Our main business purpose is to change lives by getting the right book in the right hands. So that’s really what we’re in the business of, because any book retailer can stock any of the books or products that we stock, so it’s not about our inventory. It’s about what we do with it and how we help connect our customers with the right thing.
So we really know what we’re in the business of doing. Our teams absolutely love being involved with that and we know from a survey we did recently that is the thing that our staff love the most about working with us. That they get to really make an impact on a person at level.
We’ve really started to focus staff on having more of a performance culture. Previously we never shared metrics and had KPIs but did not necessarily show people metrics behind their performance.

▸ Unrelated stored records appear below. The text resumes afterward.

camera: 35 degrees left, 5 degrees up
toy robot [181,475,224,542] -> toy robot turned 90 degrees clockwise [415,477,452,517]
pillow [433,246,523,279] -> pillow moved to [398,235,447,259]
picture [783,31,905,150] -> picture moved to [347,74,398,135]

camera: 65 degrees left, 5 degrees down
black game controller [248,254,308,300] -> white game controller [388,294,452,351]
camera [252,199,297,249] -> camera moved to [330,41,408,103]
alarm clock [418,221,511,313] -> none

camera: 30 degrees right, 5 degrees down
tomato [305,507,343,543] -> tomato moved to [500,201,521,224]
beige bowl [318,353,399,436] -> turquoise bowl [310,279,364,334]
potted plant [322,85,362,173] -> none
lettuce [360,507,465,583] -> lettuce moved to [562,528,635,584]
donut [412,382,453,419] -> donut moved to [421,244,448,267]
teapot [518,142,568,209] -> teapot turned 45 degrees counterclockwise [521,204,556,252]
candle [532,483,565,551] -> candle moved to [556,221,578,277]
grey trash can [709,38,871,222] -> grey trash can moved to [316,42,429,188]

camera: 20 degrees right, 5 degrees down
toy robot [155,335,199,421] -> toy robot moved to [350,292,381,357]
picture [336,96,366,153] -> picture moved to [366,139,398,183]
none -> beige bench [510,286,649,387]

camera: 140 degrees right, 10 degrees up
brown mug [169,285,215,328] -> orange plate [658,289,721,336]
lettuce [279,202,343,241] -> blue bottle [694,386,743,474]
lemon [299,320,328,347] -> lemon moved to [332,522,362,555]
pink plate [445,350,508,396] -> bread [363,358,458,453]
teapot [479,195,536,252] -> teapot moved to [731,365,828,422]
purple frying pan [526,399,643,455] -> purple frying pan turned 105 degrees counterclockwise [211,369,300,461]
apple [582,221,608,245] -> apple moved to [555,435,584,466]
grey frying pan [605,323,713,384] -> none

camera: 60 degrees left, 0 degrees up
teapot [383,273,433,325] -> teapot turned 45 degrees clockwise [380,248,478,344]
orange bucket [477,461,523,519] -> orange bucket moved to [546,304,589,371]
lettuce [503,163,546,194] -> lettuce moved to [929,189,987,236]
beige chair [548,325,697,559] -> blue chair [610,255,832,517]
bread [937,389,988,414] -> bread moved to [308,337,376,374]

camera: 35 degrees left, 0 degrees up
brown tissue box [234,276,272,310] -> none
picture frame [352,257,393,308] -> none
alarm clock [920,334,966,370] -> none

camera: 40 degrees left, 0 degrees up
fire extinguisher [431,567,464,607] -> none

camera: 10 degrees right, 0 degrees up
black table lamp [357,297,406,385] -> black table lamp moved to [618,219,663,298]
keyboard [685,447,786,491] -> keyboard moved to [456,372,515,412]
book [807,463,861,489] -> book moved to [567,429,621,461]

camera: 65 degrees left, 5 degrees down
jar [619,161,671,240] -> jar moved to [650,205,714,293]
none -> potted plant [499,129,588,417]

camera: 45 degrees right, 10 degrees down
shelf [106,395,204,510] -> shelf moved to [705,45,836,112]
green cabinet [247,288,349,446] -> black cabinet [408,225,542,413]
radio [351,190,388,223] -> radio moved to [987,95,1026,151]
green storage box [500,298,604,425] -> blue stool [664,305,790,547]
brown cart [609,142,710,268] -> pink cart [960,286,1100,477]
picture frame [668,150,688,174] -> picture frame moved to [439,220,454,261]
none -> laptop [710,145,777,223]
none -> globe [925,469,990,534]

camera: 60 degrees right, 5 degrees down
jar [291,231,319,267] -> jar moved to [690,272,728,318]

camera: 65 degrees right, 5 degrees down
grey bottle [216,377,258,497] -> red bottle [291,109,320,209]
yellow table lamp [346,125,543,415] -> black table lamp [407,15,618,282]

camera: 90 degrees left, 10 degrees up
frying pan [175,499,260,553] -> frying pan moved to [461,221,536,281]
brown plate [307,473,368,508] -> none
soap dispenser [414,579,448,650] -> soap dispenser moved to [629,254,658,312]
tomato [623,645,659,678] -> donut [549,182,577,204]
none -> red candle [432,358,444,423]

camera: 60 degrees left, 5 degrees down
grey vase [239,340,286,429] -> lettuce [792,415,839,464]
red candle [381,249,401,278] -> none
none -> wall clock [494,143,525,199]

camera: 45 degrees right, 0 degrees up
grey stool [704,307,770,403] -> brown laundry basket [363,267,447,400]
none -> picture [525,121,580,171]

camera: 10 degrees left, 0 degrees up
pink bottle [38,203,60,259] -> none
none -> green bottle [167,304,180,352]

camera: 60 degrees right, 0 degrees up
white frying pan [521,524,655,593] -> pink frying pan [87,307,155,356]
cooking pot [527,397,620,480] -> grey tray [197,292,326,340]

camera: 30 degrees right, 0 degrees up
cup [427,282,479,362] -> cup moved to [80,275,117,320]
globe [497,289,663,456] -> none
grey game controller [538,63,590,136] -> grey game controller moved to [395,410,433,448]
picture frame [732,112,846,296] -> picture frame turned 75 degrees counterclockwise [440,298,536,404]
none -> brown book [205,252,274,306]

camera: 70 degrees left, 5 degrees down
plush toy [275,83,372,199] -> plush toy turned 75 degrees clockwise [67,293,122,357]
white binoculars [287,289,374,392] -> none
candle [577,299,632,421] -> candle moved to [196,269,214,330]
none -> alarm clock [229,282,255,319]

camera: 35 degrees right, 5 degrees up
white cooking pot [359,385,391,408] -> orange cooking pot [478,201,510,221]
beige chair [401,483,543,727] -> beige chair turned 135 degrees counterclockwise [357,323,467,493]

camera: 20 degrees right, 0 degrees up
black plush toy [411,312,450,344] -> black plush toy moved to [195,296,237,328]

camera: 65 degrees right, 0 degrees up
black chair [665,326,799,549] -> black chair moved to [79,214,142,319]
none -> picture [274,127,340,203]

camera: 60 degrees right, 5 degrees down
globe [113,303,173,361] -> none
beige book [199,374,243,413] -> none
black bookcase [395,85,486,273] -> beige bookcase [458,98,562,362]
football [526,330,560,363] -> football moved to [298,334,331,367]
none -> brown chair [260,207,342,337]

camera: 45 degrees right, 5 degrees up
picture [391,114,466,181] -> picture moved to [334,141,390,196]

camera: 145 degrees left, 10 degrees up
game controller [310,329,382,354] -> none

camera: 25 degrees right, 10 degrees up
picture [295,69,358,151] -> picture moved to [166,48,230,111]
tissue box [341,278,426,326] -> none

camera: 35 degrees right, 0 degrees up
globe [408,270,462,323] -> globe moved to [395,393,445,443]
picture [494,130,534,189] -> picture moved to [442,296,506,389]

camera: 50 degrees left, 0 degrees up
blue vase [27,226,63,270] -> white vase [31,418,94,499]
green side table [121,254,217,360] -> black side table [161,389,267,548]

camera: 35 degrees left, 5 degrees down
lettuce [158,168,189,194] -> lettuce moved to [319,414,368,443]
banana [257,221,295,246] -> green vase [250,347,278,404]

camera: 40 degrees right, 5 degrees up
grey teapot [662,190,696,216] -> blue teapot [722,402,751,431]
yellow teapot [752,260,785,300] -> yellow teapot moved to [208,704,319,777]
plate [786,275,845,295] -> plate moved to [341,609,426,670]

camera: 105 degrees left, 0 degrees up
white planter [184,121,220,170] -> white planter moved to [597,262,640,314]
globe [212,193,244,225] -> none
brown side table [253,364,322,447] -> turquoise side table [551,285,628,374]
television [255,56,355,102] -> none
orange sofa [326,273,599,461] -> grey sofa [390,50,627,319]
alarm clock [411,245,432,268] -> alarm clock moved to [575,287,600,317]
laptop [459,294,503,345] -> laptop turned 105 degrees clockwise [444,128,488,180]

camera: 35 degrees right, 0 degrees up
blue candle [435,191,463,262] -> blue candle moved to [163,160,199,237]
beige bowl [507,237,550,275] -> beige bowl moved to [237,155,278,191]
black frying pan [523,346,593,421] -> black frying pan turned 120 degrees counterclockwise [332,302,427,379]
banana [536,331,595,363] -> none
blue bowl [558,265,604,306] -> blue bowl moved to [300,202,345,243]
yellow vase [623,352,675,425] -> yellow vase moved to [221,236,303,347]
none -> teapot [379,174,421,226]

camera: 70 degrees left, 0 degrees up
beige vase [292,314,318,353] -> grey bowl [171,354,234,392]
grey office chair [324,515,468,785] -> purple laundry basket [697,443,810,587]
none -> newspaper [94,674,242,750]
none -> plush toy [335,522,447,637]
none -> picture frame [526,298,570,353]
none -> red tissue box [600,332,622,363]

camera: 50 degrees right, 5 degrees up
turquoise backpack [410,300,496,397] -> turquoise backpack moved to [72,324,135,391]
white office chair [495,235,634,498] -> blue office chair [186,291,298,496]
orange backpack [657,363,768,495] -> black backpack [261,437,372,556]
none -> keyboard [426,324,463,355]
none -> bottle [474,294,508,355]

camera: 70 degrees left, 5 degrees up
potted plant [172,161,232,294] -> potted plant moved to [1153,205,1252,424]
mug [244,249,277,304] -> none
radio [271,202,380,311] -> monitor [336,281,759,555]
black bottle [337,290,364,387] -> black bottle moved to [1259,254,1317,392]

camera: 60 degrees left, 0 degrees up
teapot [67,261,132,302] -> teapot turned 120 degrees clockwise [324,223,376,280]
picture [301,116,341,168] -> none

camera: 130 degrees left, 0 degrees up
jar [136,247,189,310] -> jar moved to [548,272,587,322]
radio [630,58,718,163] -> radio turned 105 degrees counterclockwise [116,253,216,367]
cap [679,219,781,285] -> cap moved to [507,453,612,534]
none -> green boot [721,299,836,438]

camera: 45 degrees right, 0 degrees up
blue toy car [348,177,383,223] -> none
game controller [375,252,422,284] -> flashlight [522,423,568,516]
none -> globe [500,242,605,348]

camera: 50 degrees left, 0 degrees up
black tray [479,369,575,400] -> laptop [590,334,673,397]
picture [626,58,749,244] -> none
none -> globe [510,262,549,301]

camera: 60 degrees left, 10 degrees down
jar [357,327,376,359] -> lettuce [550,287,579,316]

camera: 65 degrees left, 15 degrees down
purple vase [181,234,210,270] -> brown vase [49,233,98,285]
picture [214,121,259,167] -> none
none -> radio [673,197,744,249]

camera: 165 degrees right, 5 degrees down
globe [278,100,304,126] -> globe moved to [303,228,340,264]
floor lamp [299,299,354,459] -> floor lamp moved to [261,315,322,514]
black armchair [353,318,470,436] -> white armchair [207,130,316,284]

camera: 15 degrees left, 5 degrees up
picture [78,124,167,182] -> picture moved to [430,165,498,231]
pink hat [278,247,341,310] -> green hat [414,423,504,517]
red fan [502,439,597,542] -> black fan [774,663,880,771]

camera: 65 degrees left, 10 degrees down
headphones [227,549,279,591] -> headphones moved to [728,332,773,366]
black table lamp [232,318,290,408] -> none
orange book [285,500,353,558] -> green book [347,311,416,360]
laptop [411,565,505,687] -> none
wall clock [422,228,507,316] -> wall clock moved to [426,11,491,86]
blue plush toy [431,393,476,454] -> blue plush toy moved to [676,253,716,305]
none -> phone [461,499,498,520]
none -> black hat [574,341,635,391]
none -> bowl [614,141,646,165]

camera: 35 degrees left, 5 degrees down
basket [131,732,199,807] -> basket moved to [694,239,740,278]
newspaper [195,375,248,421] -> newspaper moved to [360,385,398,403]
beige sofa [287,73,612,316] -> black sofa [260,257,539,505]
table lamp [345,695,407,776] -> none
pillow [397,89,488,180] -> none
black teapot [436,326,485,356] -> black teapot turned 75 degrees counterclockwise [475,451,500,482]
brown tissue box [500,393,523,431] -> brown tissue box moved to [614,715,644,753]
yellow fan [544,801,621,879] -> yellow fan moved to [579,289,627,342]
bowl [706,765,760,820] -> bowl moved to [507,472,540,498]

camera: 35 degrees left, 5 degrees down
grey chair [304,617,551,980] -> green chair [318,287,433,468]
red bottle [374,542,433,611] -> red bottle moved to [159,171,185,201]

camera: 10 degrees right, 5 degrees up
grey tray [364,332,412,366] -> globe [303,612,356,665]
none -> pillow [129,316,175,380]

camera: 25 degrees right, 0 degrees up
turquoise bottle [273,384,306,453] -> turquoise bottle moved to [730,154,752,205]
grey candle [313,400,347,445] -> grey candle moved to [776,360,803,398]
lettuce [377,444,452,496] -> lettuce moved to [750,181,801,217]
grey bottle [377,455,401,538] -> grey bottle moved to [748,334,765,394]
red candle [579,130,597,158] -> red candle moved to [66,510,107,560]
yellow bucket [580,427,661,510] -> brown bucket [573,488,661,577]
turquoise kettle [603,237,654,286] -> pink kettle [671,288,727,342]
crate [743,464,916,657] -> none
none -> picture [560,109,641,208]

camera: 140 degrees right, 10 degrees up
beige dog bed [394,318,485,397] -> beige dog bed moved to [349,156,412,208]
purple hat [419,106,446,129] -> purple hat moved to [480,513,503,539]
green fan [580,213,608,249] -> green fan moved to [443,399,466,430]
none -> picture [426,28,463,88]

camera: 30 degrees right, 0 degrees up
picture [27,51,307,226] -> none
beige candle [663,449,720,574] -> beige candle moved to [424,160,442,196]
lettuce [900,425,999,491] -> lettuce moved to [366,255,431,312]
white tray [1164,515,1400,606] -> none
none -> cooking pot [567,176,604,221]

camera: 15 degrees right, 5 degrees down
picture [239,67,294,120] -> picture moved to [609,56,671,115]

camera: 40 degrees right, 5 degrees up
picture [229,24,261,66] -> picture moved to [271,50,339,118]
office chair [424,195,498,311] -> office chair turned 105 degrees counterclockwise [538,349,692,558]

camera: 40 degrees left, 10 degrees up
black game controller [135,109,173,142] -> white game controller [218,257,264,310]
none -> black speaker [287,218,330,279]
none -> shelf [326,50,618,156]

Even just at a very basic level having started to share some of that information with all of our teams, we’ve seen such an improvement in performance.
Our secret weapon has been understanding that books really have a very strong emotional pull for people and everything we do is linking into that emotion, so our beautiful store fit outs are very emotive and deliberately that way.
People walk in and say they feel like they’ve walked into a Harry Potter world and that’s what we want people to feel.
We’re not focusing on discounting, we’re focusing on experience. People come into our store and there is no haggling about price. It’s about getting that right book and feeling good about that purchase. And when you go home and read that book, ensuring that special emotional link stays with the book when you take it home. I think that’s really been the power of what we’ve managed to achieve these last few years since we’ve started growing. You can’t do that online.
IRW: People definitely have that flashback moment of associating books with stores where they got them from…
SH: They really are about community. I love the moment when I get a chance to be in our stores, I will always stumble across customers talking to each other and starting to recommend books to each other and it’s fantastic.
I just love seeing that and that joyful look when people walk into our stores and have maybe never been in one of our stores before and are genuinely surprised by the vibe in the store.
Our newest store that we opened in Hobart, the reaction we’re getting from the locals there is fantastic. There are actually a lot of bookstores in Hobart. I think we’ve already found our niche as to how we’re different to all of the other, probably very good, bookstores.
We are actually opening a new store as part of the Glen development in October and that store is going to be merging Robinsons with a whole new concept. We’ve had a lot of interest from landlords, who obviously all talk to each other, a whole new inundation of landlords approaching us, ‘Can we have one of what you’re doing at the Glen’?
So we feel very very excited about the future of Robinsons and aiming to be a national brand by 2020.